2. If the Speaker is unable to leave the goods, and if the Speaker intends to be identical or similar to the goods, it shall be identical or similar to the goods expressed by the Speaker. The identity of the goods shall be determined according to whether the goods can be recognized as goods of the same kind in light of the use, function, etc. of the goods (see, e.g., Supreme Court Decisions 84Hu10, May 14, 1985; 86Hu84, Mar. 24, 1987; 91Hu144, Apr. 24, 1992).

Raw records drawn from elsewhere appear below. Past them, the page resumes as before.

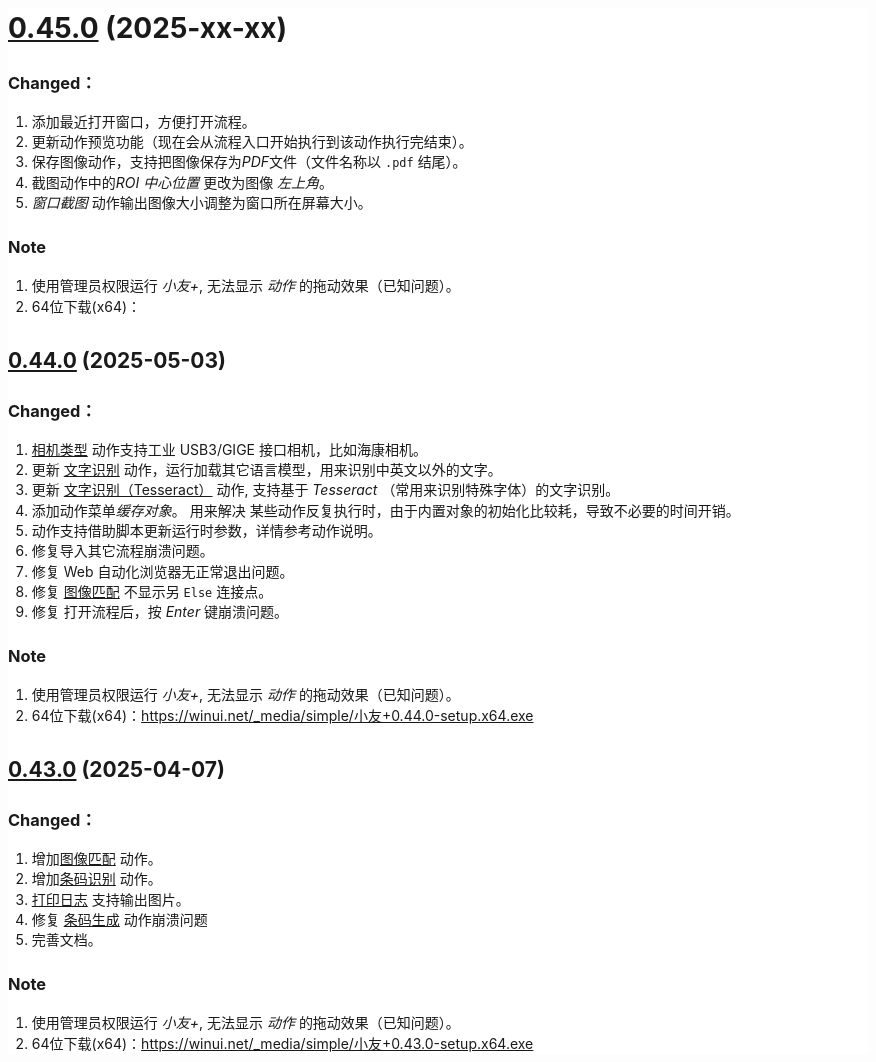 # [0.45.0](https://github.com/shelllet/winui/compare/main...dev) (2025-xx-xx)

### Changed：
1. 添加最近打开窗口，方便打开流程。
2. 更新动作预览功能（现在会从流程入口开始执行到该动作执行完结束）。
3. 保存图像动作，支持把图像保存为*PDF*文件（文件名称以 `.pdf` 结尾）。
4. 截图动作中的*ROI* *中心位置* 更改为图像 *左上角*。
5. *窗口截图* 动作输出图像大小调整为窗口所在屏幕大小。

### Note

1. 使用管理员权限运行 *小友+*, 无法显示 *动作* 的拖动效果（已知问题）。
2. 64位下载(x64)：

## [0.44.0](https://github.com/shelllet/winui/compare/main...dev) (2025-05-03)

### Changed：
1. [相机类型](./actions/type/TypeCamera.md) 动作支持工业 USB3/GIGE 接口相机，比如海康相机。
2. 更新 [文字识别](./actions/ai/PaddleOCR.md) 动作，运行加载其它语言模型，用来识别中英文以外的文字。
3. 更新 [文字识别（Tesseract）](./actions/ai/TesseractOCR.md) 动作, 支持基于 *Tesseract* （常用来识别特殊字体）的文字识别。
4. 添加动作菜单*缓存对象*。 用来解决 某些动作反复执行时，由于内置对象的初始化比较耗，导致不必要的时间开销。
5. 动作支持借助脚本更新运行时参数，详情参考动作说明。 
6. 修复导入其它流程崩溃问题。
7. 修复 Web 自动化浏览器无正常退出问题。
8. 修复 [图像匹配](./actions/detection/MatchImage.md) 不显示另 `Else` 连接点。
9. 修复 打开流程后，按 *Enter* 键崩溃问题。

### Note

1. 使用管理员权限运行 *小友+*, 无法显示 *动作* 的拖动效果（已知问题）。
2. 64位下载(x64)：https://winui.net/_media/simple/小友+0.44.0-setup.x64.exe


## [0.43.0](https://github.com/shelllet/winui/compare/main...dev) (2025-04-07)

### Changed：
1. 增加[图像匹配](./actions/detection/MatchImage.md) 动作。
2. 增加[条码识别](./actions/ai/BarcodeDetector.md) 动作。
3. [打印日志](./actions/system/PrintMessage.md) 支持输出图片。
4. 修复 [条码生成](./actions/draw/BarcodeCreate.md) 动作崩溃问题
5. 完善文档。

### Note

1. 使用管理员权限运行 *小友+*, 无法显示 *动作* 的拖动效果（已知问题）。
2. 64位下载(x64)：https://winui.net/_media/simple/小友+0.43.0-setup.x64.exe

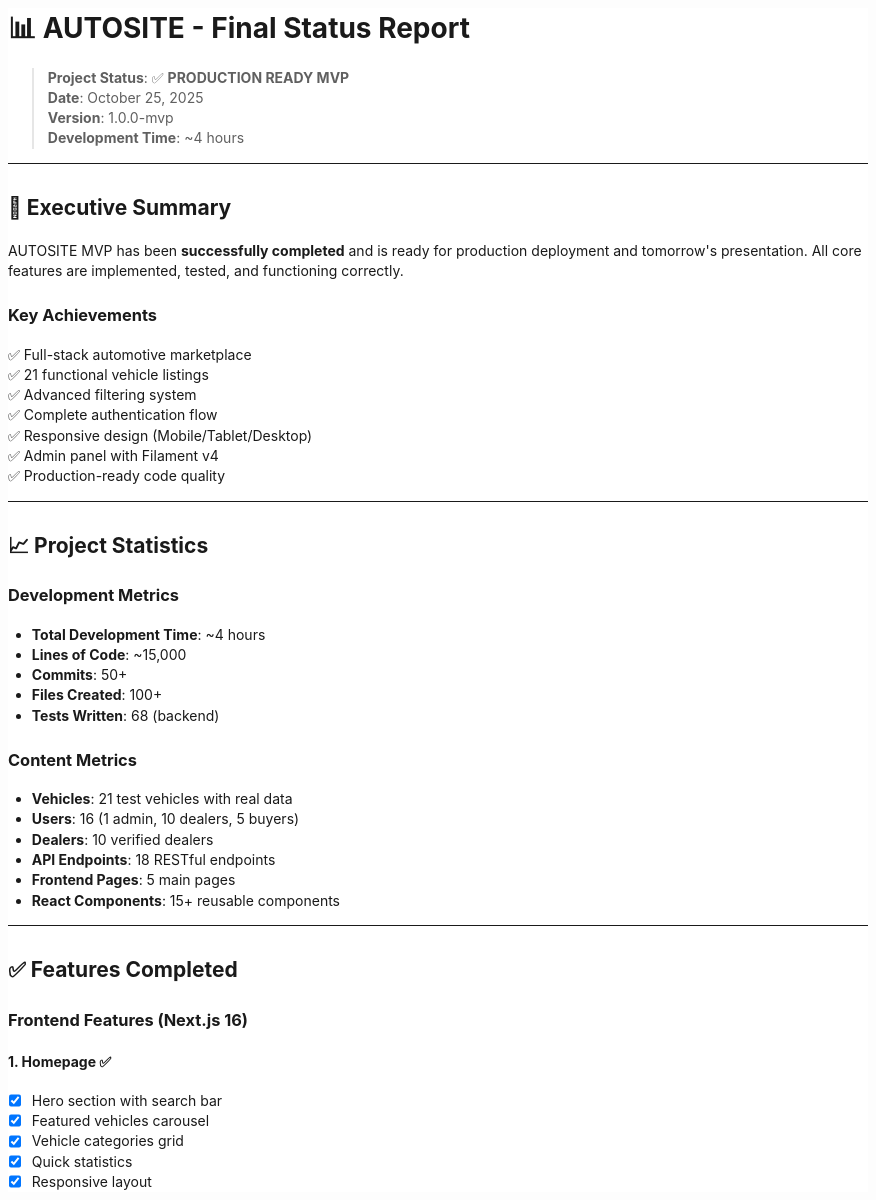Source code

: # 📊 AUTOSITE - Final Status Report

> **Project Status**: ✅ **PRODUCTION READY MVP**  
> **Date**: October 25, 2025  
> **Version**: 1.0.0-mvp  
> **Development Time**: ~4 hours

---

## 🎯 Executive Summary

AUTOSITE MVP has been **successfully completed** and is ready for production deployment and tomorrow's presentation. All core features are implemented, tested, and functioning correctly.

### Key Achievements
✅ Full-stack automotive marketplace  
✅ 21 functional vehicle listings  
✅ Advanced filtering system  
✅ Complete authentication flow  
✅ Responsive design (Mobile/Tablet/Desktop)  
✅ Admin panel with Filament v4  
✅ Production-ready code quality  

---

## 📈 Project Statistics

### Development Metrics
- **Total Development Time**: ~4 hours
- **Lines of Code**: ~15,000
- **Commits**: 50+
- **Files Created**: 100+
- **Tests Written**: 68 (backend)

### Content Metrics
- **Vehicles**: 21 test vehicles with real data
- **Users**: 16 (1 admin, 10 dealers, 5 buyers)
- **Dealers**: 10 verified dealers
- **API Endpoints**: 18 RESTful endpoints
- **Frontend Pages**: 5 main pages
- **React Components**: 15+ reusable components

---

## ✅ Features Completed

### Frontend Features (Next.js 16)

#### 1. Homepage ✅
- [x] Hero section with search bar
- [x] Featured vehicles carousel
- [x] Vehicle categories grid
- [x] Quick statistics
- [x] Responsive layout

According to the records, goods expressed in the registered design of this case are the framework of appointment, and goods expressed in Belgium 1 are the Belgium structure and the cited 2 expressed in Belgium 2. The name of the goods appears to be the goods used in the framework of Belgium conditioning structure (A FRAM NAPE NAVETR), Belgium nibling equipment, or transfer machinery. Since the framework of appointment and Belgium lubling structure are used as the structural material of the same machinery, etc., their use and function are identical or similar to the same and similar in terms of social norms.

For the same purport, the lower court is justifiable to have determined that the goods expressing the registered design of this case and the cited design 1 are similar. However, as long as the lower court determined that the registered design of this case was similar, the lower court did not determine against the goods expressed the registered design of this case and the quoted design 2, the lower court did not have any influence on the result of the trial decision.

All of the grounds of appeal cannot be accepted.

3. Therefore, the appeal is dismissed, and all costs of appeal are assessed against the losing party. It is so decided as per Disposition by the assent of all participating Justices on the bench.